Anna : La méthode de la puce et du compteur de mots, greffés dans mon bras ! Ils enregistrent tous les mots interdits que je prononce : ceux indexés d'une pastille rouge, c'est-à-dire dangereux pour la communauté... ou simplement, tous ceux qui ne sont pas répertoriés dans leur bible de libre échange... ! Chaque fois que je les utilise : mon compteur à mots augmente.
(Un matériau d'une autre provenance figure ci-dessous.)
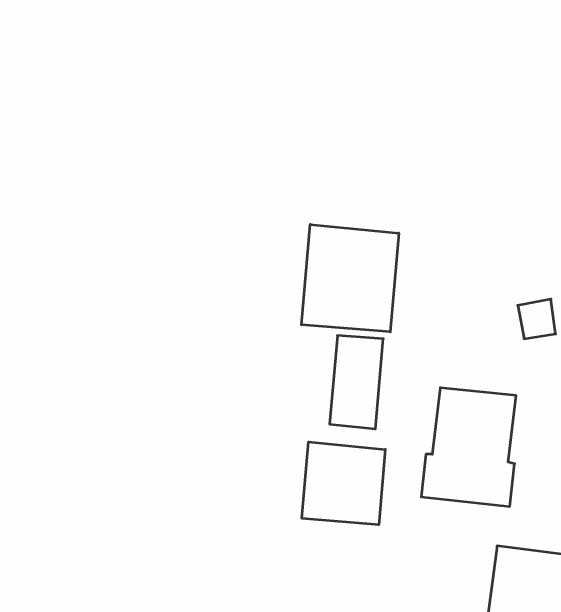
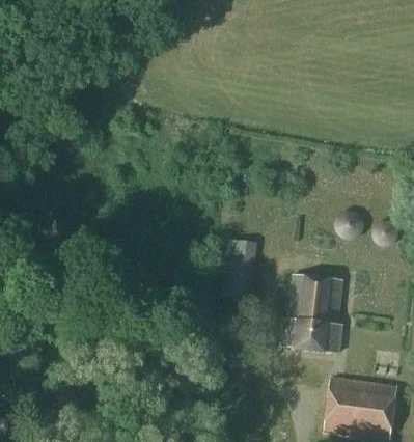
building: [301,224,399,332] -> none
building: [302,442,385,525] -> none

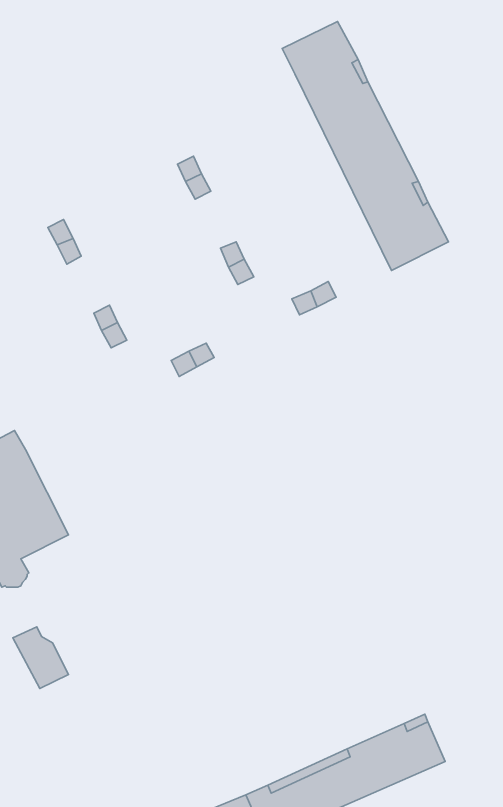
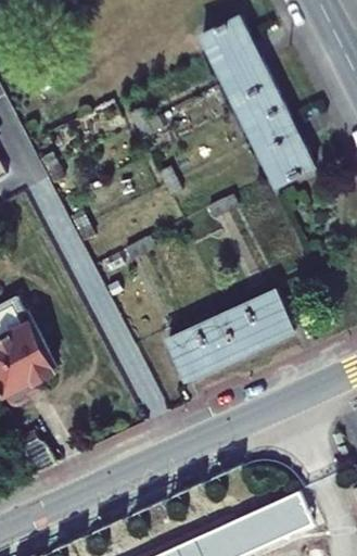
building: none -> [166,289,293,379]

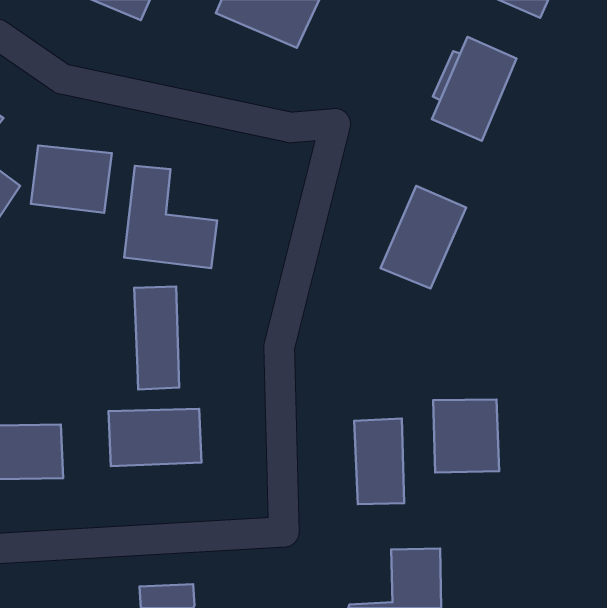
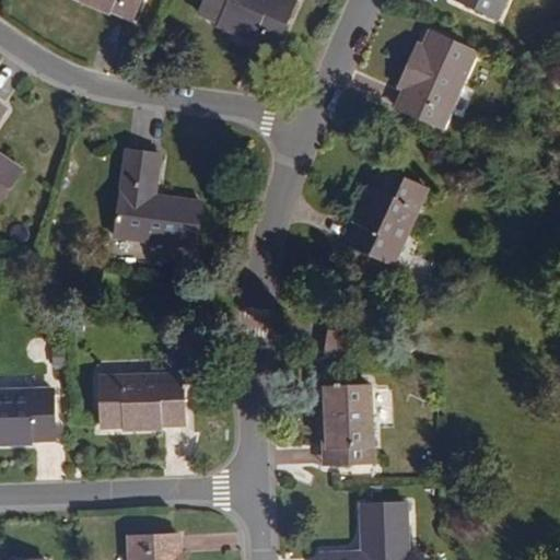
building: [31,145,112,213] -> none
building: [134,286,179,389] -> none
building: [433,400,499,473] -> none

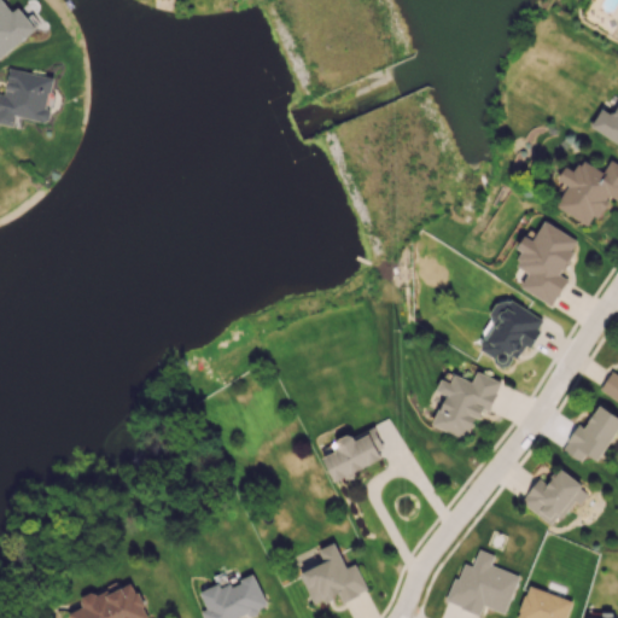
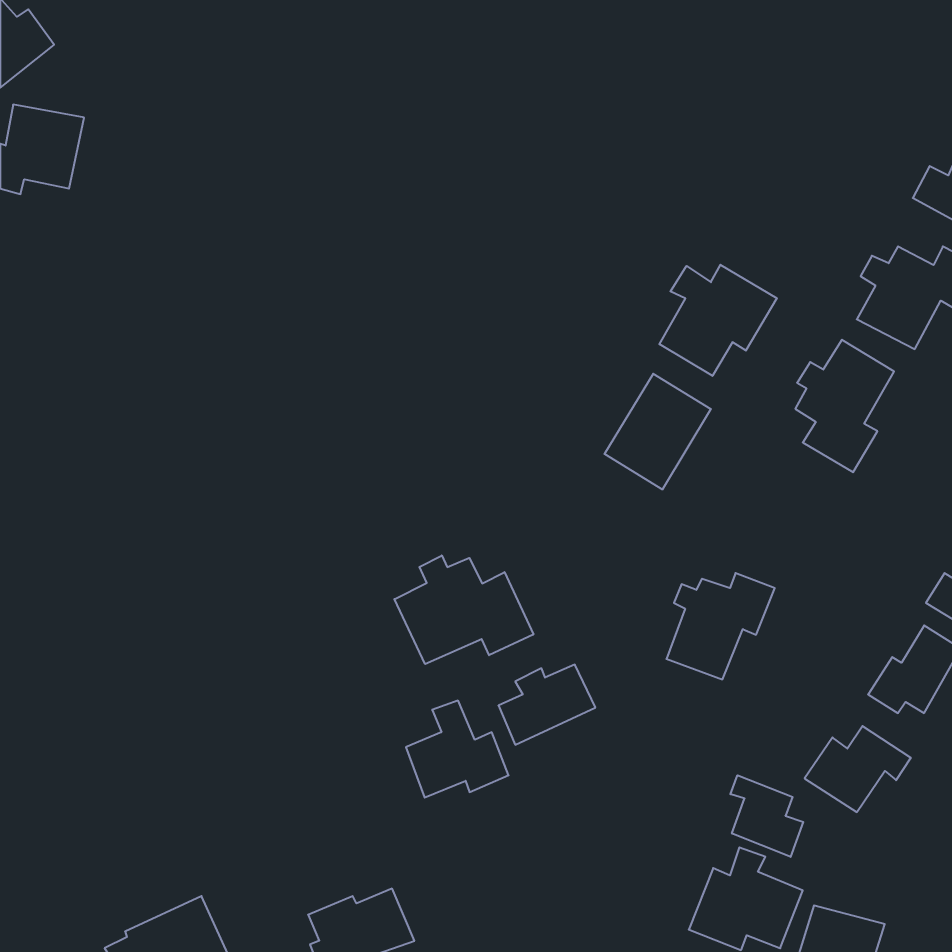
building: none -> [659,265,777,376]
building: [474,297,543,372] -> [604,374,711,489]
building: none -> [394,555,533,664]
building: none -> [730,775,803,857]
building: [302,543,368,606] -> [406,701,509,798]

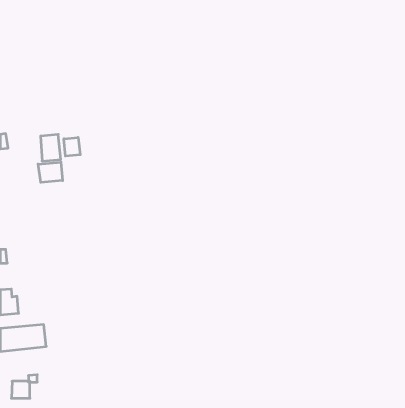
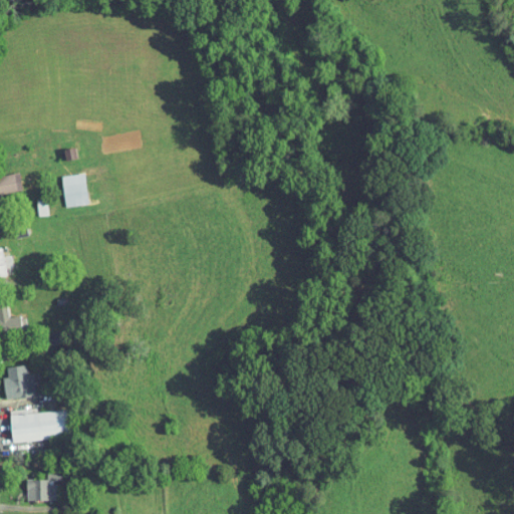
building: [64,137,80,156] -> none
building: [38,162,63,182] -> none

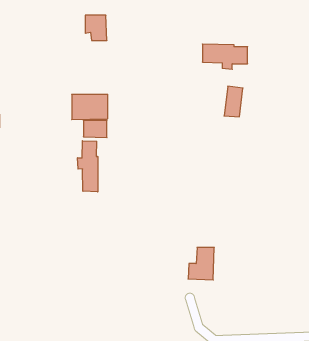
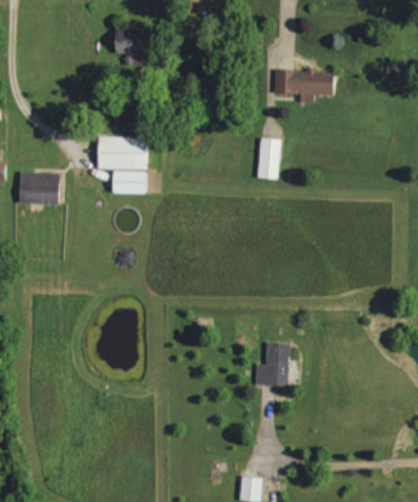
building: [224,86,243,117] -> [255,138,280,179]
building: none -> [18,171,58,204]
building: [78,141,98,192] -> none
Et au bout de 30 000 mots non répertoriés ou jugés dangereux, je reçois une décharge électrique dans tout le corps !
Le vieux SDF : Non ?
Anna : Si ! C'est ainsi qu'ils m'affaiblissent peu à peu, effacent ma mémoire des mots... et enterrent les histoires, les mythes fondateurs des humains... (Elle murmure) L'histoire de Mélusine va bientôt disparaître, vous savez... Celle de l'Odyssée aussi, de Pandore, d'Antigone... d'Orphée !
Le vieil SDF : Ha... (Silence) mais c'est pas grave, nous en inventerons d'autres !
Anna : Oui, je l'espère... Mais avec tout ce plastique partout ! Je me demande si on va pas tout faire sauter plutôt !
Le vieil SDF : C'est bizarre, mais tout à l'heure, pendant mon drôle de rêve, j'ai cru entendre des mots étranges... « fruit vulnéraire » « cinabre » « exhalés » « éther » « agélastes »... Ça m'a fait un drôle d'effet... Je me demande même si ce n'est pas pour ça, que je me suis mis à rêver...
Anna : Chut ! Mais ça va pas ! Vous êtes complètement fou ! Ce sont des mots interdits et dangereux ! Le mot « RÊVER », ça fait six mois que je ne l'ai pas prononcé !
Le vieil SDF se marre et crie : RÊVER ! RÊVER ! RÊVER !
Anna : Non, mais vous êtes vraiment dingue ou quoi ? il vaut 5000 d'un seul coup, ce mot ! C'est le court circuit assuré ! droit au cœur...
Le vieil SDF : Le cœur...? j'ai oublié ce mot...Qu'est-ce qu'il signifie ?
Anna : Vite, venez, partons vous l'avez prononcé beaucoup trop fort ! Je n'ai pas eu de décharge, c'est mauvais signe... Ils vont venir nous récupérer ! Ils se regardent un court instant. Le SDF se lève. Ils partent tous les deux en courant main dans la main.